怜儿:“当然了,只不过我没有想到她会那么被识破身份,白白浪费我为她精心重塑的面容了~”目光看向从进门开始就一直垂着脑袋,不肯抬起的林月晚,话中的含义意有所指。
易温竹淡声道:“你设计引我过来,究竟有什么目的,现在可以坦白了吧。”
怜儿:“柳医师很聪明,一眼就看出了我的目的。”
林月晚抬头看向怜儿,不解道:“曲怜你这话是什么意思,这件事和语辛有什么关系,你不是和我一样,想要报复缘寒霜,想要让她死吗!?”

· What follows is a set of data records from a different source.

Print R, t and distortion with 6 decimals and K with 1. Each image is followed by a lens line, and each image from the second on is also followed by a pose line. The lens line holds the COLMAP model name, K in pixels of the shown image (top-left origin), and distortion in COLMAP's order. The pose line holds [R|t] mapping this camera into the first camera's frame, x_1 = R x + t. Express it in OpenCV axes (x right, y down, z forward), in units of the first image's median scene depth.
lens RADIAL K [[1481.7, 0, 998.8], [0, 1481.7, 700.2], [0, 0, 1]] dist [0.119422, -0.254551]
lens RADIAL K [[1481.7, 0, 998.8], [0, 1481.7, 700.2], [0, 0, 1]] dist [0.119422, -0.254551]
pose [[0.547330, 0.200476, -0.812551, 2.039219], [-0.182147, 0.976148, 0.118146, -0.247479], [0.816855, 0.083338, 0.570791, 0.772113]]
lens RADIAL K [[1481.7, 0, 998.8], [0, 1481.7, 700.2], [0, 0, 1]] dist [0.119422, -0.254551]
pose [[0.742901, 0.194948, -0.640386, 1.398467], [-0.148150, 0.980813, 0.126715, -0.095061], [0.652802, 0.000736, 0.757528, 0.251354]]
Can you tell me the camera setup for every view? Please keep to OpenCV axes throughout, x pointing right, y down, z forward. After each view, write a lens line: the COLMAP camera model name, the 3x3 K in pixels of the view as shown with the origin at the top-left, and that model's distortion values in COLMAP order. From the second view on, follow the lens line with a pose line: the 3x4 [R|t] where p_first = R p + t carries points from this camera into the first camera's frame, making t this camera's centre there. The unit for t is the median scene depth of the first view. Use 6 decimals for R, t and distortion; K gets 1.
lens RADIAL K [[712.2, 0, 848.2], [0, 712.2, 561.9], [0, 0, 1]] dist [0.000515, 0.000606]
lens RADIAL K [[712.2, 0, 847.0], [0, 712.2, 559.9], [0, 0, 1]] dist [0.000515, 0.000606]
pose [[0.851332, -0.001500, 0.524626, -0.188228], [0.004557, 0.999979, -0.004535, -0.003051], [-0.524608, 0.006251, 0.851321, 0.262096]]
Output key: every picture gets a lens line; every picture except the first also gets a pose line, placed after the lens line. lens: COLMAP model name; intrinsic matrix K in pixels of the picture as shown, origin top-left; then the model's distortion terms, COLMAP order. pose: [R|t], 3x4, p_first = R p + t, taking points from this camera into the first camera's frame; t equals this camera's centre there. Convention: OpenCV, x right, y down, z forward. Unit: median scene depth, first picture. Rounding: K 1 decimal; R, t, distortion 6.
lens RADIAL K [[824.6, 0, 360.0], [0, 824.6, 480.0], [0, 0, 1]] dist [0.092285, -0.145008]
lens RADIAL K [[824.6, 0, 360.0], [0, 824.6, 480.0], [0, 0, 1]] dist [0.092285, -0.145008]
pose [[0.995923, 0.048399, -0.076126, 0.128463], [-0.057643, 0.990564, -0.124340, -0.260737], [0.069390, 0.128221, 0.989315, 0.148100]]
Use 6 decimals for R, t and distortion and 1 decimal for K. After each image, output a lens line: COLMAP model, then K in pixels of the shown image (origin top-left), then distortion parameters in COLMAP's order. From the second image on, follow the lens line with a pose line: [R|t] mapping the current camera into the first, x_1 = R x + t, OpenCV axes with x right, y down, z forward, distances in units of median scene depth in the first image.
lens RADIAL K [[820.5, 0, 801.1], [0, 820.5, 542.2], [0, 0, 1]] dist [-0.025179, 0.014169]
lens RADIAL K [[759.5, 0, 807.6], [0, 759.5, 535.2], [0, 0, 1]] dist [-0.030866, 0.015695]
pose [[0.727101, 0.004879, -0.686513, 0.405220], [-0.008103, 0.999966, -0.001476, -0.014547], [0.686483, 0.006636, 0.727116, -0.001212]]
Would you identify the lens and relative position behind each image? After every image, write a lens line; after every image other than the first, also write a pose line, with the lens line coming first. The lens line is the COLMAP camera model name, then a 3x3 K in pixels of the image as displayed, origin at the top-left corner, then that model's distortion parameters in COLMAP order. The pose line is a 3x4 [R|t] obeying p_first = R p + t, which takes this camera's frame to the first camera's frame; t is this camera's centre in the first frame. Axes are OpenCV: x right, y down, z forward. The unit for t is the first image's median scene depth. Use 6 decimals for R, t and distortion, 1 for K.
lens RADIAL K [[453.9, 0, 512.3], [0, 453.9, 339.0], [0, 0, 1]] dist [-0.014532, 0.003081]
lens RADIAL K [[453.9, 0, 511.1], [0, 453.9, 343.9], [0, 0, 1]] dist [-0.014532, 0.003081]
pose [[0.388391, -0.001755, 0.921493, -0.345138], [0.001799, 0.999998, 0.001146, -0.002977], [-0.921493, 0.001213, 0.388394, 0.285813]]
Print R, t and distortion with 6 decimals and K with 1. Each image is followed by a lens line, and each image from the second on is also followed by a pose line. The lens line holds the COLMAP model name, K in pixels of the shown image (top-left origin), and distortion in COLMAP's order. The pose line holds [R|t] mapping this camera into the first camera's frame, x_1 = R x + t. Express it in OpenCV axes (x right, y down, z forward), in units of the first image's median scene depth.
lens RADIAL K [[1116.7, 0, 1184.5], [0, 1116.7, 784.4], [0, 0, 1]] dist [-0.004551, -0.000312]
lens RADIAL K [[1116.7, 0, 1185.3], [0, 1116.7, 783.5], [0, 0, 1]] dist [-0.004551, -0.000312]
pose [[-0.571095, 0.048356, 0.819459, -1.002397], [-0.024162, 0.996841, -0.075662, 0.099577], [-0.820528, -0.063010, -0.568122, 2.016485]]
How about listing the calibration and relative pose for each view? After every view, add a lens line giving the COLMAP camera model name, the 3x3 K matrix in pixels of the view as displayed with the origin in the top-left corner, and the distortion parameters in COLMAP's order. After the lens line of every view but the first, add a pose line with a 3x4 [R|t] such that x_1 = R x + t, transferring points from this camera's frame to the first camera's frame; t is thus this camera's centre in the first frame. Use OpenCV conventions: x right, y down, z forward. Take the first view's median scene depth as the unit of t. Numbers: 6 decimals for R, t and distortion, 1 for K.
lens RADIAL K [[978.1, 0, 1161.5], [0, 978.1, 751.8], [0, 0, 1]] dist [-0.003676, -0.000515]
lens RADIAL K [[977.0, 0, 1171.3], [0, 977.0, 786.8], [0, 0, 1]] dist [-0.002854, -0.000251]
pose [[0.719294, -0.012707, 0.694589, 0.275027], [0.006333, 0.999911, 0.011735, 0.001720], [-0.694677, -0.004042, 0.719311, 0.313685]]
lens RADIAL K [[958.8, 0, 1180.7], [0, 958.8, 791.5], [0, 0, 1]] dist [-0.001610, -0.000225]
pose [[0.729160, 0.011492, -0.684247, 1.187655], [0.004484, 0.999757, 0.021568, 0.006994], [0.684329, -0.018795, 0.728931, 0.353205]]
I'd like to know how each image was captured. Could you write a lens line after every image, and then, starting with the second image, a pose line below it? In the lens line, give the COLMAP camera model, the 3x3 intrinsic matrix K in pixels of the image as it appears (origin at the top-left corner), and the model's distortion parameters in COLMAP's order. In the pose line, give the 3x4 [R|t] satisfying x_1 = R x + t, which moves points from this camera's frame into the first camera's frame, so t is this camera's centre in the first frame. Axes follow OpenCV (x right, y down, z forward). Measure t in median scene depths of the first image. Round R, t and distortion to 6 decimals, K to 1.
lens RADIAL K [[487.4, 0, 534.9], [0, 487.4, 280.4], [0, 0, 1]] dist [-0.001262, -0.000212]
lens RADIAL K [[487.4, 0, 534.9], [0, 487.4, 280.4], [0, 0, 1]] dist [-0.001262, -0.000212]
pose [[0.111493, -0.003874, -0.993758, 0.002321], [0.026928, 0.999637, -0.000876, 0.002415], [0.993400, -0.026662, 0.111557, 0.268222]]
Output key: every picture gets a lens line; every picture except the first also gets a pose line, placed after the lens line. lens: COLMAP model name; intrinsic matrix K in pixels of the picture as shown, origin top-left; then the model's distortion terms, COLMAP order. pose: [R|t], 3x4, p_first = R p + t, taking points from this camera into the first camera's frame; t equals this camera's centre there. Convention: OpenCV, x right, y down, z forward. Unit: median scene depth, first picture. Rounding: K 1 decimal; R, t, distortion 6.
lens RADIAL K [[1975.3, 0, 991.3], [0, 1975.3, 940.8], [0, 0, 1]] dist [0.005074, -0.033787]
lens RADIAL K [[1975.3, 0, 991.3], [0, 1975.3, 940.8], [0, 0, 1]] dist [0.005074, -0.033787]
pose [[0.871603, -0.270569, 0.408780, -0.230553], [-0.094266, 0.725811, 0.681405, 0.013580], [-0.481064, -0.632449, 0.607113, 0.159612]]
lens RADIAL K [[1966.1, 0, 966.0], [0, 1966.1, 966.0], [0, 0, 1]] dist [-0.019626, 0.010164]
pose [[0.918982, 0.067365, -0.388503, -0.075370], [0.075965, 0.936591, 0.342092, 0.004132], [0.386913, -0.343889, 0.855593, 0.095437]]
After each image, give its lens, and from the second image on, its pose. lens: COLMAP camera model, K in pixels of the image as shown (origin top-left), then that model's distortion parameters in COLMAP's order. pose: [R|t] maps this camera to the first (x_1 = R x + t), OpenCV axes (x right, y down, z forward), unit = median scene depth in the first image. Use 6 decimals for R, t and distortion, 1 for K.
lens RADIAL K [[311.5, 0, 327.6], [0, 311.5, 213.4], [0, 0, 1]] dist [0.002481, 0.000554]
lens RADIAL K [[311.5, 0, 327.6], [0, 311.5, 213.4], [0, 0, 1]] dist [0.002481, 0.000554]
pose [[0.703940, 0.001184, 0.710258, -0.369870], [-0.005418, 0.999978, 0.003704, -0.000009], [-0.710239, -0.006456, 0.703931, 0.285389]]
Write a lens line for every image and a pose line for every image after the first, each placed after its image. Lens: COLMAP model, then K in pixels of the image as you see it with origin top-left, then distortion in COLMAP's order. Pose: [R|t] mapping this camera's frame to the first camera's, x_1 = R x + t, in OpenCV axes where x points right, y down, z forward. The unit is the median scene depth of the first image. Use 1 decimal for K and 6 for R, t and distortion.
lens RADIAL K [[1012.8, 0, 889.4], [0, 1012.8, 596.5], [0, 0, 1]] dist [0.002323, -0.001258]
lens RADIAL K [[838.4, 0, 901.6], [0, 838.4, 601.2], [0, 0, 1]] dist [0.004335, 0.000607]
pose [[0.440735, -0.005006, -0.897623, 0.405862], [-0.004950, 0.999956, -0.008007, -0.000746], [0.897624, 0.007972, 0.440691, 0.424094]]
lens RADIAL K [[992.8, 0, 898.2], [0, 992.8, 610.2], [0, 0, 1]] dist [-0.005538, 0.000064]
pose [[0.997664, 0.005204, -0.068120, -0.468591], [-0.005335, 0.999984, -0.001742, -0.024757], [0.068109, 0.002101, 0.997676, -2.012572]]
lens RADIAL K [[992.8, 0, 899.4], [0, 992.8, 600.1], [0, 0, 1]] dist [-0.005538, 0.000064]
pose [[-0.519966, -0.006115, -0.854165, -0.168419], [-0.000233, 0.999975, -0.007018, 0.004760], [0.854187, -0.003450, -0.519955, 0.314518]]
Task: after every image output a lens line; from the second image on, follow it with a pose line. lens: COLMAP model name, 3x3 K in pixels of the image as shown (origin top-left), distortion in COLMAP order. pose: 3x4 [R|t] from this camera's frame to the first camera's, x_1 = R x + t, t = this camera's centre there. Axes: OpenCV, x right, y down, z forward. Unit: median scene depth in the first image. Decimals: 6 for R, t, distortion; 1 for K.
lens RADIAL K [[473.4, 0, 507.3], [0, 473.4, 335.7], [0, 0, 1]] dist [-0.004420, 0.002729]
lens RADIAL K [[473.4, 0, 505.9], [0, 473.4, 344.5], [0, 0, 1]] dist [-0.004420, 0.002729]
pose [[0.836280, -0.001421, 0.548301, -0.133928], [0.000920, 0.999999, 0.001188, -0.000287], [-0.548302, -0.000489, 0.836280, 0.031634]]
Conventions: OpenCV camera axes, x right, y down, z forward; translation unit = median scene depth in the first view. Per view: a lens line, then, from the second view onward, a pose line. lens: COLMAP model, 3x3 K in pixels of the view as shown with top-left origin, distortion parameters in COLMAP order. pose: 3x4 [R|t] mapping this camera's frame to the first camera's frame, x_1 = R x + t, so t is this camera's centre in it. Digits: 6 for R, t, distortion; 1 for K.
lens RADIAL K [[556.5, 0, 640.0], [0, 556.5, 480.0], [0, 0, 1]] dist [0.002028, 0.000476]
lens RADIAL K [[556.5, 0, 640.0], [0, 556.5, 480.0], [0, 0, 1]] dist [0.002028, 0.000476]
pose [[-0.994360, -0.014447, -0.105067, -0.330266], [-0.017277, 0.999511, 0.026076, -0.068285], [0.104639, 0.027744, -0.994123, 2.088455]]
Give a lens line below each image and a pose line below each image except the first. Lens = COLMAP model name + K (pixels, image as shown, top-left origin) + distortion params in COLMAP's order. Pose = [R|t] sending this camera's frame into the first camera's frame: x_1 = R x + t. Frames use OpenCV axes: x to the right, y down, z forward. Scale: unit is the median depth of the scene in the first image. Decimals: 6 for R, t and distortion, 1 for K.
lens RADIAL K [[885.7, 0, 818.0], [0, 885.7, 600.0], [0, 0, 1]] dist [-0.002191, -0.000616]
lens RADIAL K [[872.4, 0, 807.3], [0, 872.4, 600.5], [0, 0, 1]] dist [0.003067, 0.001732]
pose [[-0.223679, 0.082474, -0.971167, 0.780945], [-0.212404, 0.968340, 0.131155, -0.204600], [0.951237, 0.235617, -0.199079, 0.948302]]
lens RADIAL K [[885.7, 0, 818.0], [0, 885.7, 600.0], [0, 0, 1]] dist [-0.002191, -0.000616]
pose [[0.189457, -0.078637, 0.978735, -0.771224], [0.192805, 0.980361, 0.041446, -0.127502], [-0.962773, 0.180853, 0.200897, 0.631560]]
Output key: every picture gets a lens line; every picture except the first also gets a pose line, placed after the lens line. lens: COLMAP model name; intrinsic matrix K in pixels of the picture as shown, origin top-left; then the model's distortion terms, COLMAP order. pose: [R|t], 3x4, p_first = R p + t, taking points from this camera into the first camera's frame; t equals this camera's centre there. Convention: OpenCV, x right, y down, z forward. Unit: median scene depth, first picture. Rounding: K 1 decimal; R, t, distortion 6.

怜儿唇间轻轻一勾,眼中的温度,像是一片薄冰,有的是对林月晚无知的嘲弄:“骗你的罢了,你还真信了?”
“缘家主,那般好的人,我怎么舍得让她死呢~”
林月晚愣了一下,突然激动道:“你不想让她死,那你的手里一定有解药。”
“你快点拿出来,我不报仇了。”
怜儿:“你还真是聪明一回,我手里确实有解药,不过马上就要没有了。”下一刻她命令门外候着的侍从:“来人,明月姑娘口渴,侍候明月姑娘喝水。”
话落,侍从手捧着瓷碗从门外走进来。
两人将林月晚按在原地,强迫她跪在地上,另一个人用力捏住她的下颚,使她紧闭的嘴被迫打开,林月晚拼尽全力挣扎,也挣不脱这压制。
林月晚:“唔——!”
瓷碗内的水半数被林月晚喝下。
怜儿挥了挥手,侍从松开林月晚站在一旁。
林月晚狼狈的趴在地上,双眼猩红,手指伸进嘴里,用力扣着喉咙,试图将碗中的水吐出来。
怜儿摊开双手,一捻一笑风情万种,却又散发着浓烈的危险,像一只吐信子的蛇,随时发起攻击。
“现在解药没了,易医师定也知道重新配置解药需要十五日,可距离缘家主毒发身亡不足七日,她等不来你的解药的。”
“不过还有一个办法。。。。。。你将蛊虫引到自己身上就好啦,咯咯咯——”
林月晚哑声道:“不要啊,语辛!曲怜,你所做的一切,都是为了让语辛如今的境地,你想要杀的人,是语辛,根本不是缘寒霜。”
“你救我的目的,也是为了利用我!”
“你真卑鄙。。。。。。”
怜儿蹲下身子,掐住林月晚的下颚,指尖陷进林月晚的脸颊,印出道道红痕,她强迫林月晚仰视她,心中骤然升起一股快感:“你如今就是一条丧家之犬,有什么资格说我,贪心不足蛇吞象说的就是你这种人,倘若你的歪心思少一些,也不至于让我攥了空子。”
林月晚仰着脸,喉咙发紧:“究竟是为什么。。。。。。?”
怜儿幽声道:“大概是黑暗人生中唯一透过来的光吧,为了抓住这束光,所有挡在我面前的人都得死。”
这束光所指为谁,在场的人心照不宣。
林月晚又道:“可若是语辛没有选择救她,那么你的计划岂不是泡汤了。”
怜儿微微勾起唇角:“没关系的,反正这世间我也早就没有留恋了,能和缘家主一起死,也是幸福的。”
林月晚暗骂了一句:“你真是疯了。”
“你说的没错,我就是疯了。”怜儿笑的肆意:“你想不想知道,林家究竟是怎么被灭门。”
林月晚瞳孔逐渐放大,一股惧意从心底油然而发,她在害怕答案的真相:“我不想知道。。。。。。我不想知道。”
怜儿:“那我就要说,看着害怕的摸样,心情真的舒畅呢~”
“你听好了,县令当初的目光根本就没放在林府身上,是我担心会查到缘家主身上,才故意向县令透露假消息,从而迷惑他,让他把目光放在林府。”
“谁知道县令脑凶成怒赶尽杀绝,林月晚你要恨的人从来都不是缘寒霜。。。。。。”